Indonesian politician (born 1969)

Eriko Sotarduga Binsar Pahalatua Sitorus (born 10 April 1969) is an Indonesian politician of the Indonesian Democratic Party of Struggle (PDI-P) who has served as a member of the People's Representative Council since 2009, representing Jakarta's 2nd electoral district.

==Early life==
Eriko Sotarduga was born in Medan, North Sumatra on 10 April 1969. He is of Batak descent. After completing high school in Medan, he moved to Jakarta where he studied at Trisakti University, obtaining a bachelor's degree in mechanical engineering in 1993.

==Career==
Eriko is a businessman, with his businesses including oil palm plantations in Riau and in Kalimantan, gas stations, and automobile workshops. He joined the Indonesian Democratic Party of Struggle (PDI-P) in 1999, and became an organizer of PDI-P's youth arm Banteng Muda Indonesia. By 2010, he had moved to the main party, becoming deputy secretary general in 2010.

He was first elected into the People's Representative Council to represent Jakarta's 2nd electoral district following the 2009 election, securing 37,067 votes.

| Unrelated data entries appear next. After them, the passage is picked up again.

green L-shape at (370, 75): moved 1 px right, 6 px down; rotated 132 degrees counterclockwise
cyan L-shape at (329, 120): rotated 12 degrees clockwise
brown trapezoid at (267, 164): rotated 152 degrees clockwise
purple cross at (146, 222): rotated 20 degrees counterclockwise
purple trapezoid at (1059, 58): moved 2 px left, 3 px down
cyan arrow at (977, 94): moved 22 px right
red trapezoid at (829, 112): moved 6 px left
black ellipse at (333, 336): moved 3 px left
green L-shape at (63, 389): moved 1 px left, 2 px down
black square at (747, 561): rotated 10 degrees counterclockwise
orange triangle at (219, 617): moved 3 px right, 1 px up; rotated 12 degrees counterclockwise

Running for reelection in 2014, Eriko established a "Kampung Pemilu" (Election Village) camp in front of party chairman Megawati Sukarnoputri's home in South Jakarta, which provided free haircuts and motorbike repair for locals. He ran similar setups in six subdistricts in Jakarta. Additionally, Eriko also funded mosquito fogging activities. According to Eriko, this allowed him to meet some 1,000 people in his constituency during the three-hour period of the fogging, when residents would remain outdoors. He was reelected for a second term in 2014, and for a third term in 2019 with 104,468 votes. Additionally, he was a spokesperson in Joko Widodo's 2019 campaign team. He was not elected in 2024.

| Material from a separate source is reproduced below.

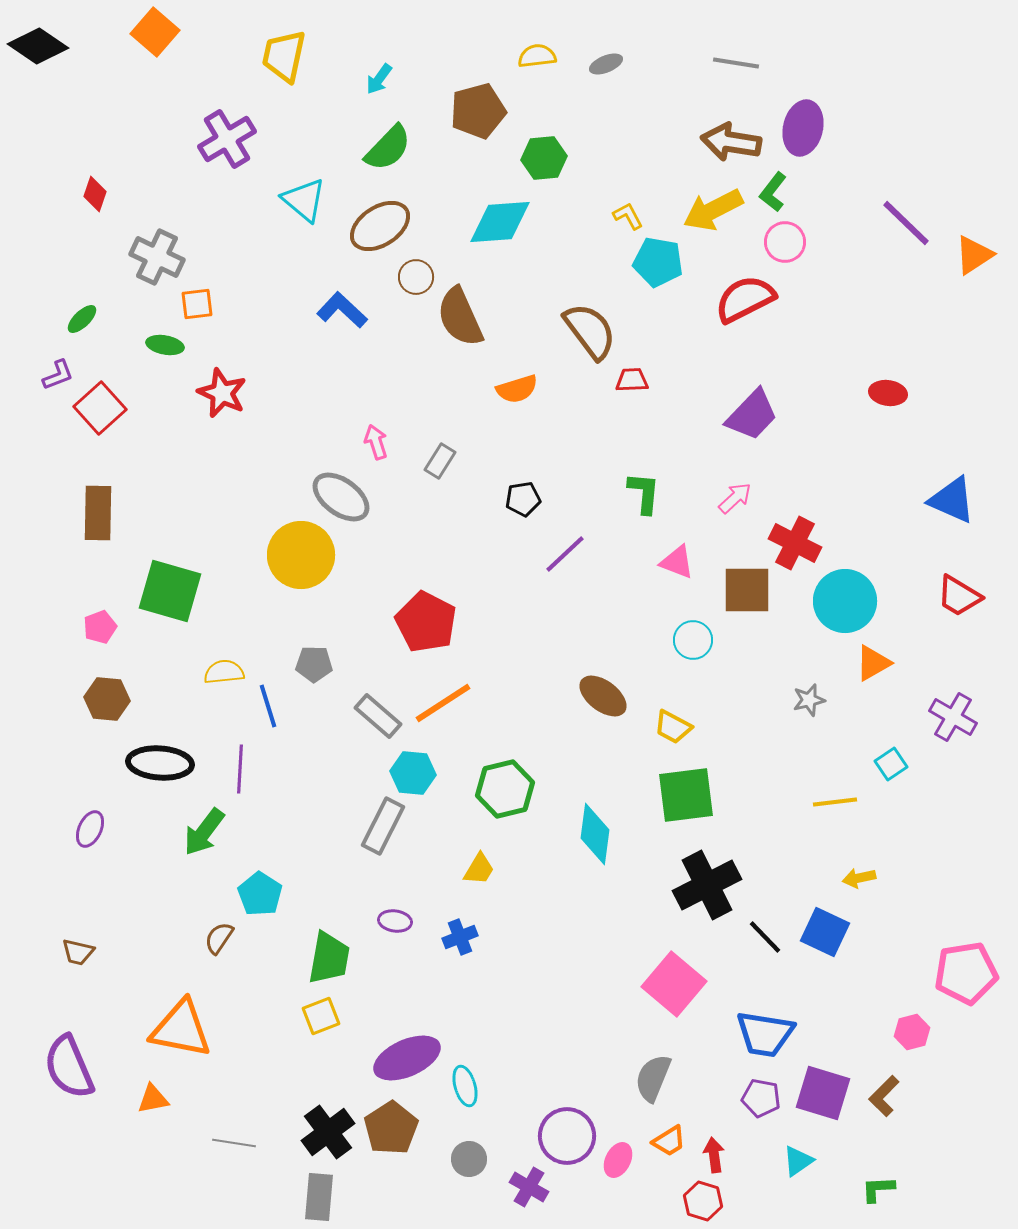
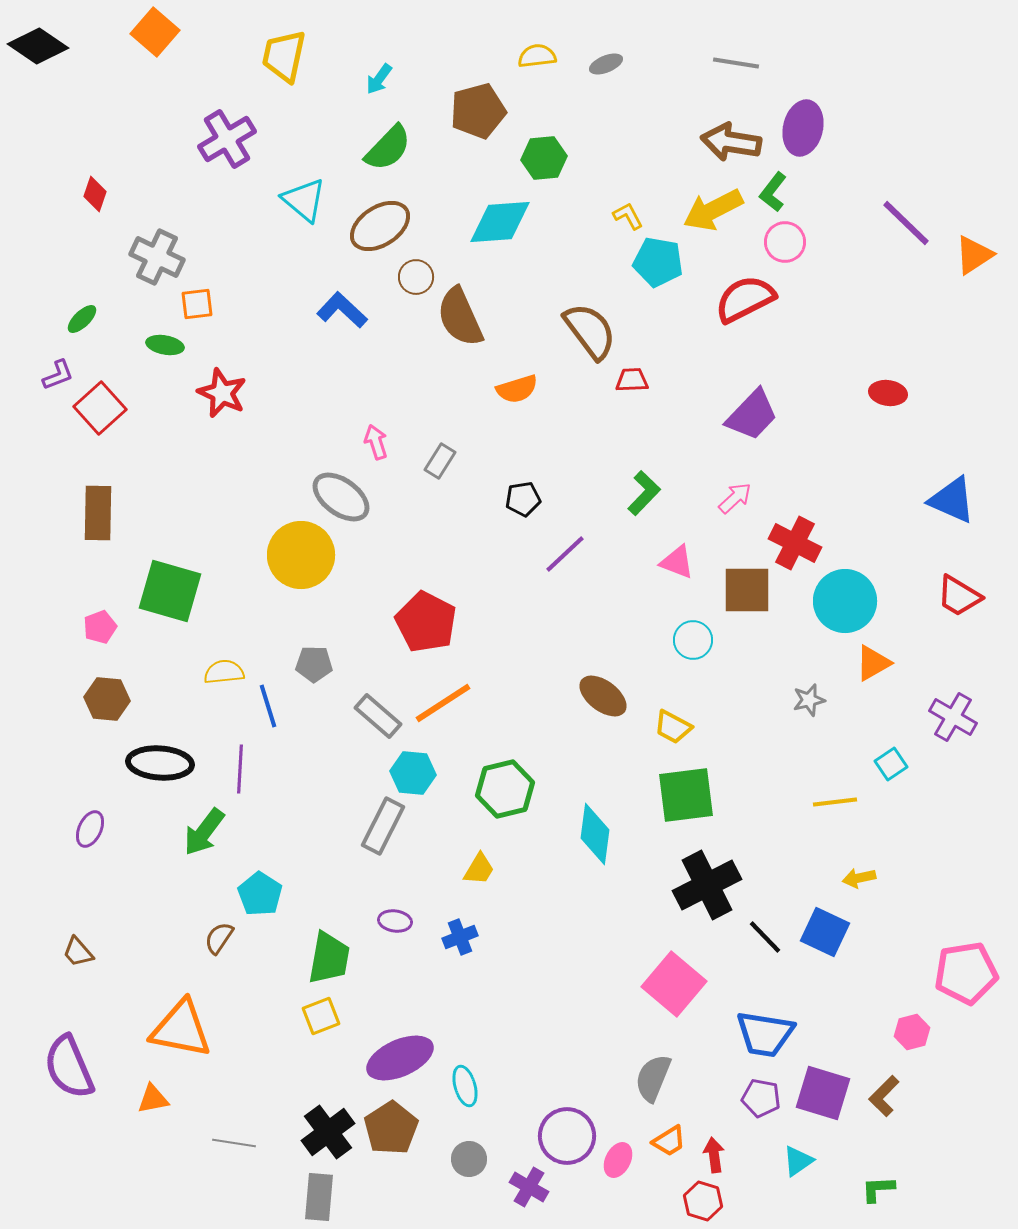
green L-shape at (644, 493): rotated 39 degrees clockwise
brown trapezoid at (78, 952): rotated 36 degrees clockwise
purple ellipse at (407, 1058): moved 7 px left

Within the legislature, he has been part of the fifth, sixth, and eleventh commissions. As part of the eleventh commission (covering finance and financial institutions), Eriko has proposed in 2020 that the Financial Services Authority be disbanded and its powers transferred to the central bank, citing a number of insurance and banking scandals. In January 2023, he also proposed that the government-owned Bank Rakyat Indonesia acquire all regional development banks, citing the need to provide improved technology and strengthen the capital base of the regional banks.

==Personal life==
He is a Christian, and is married to Roslina T. Nainggolan. The couple has three children.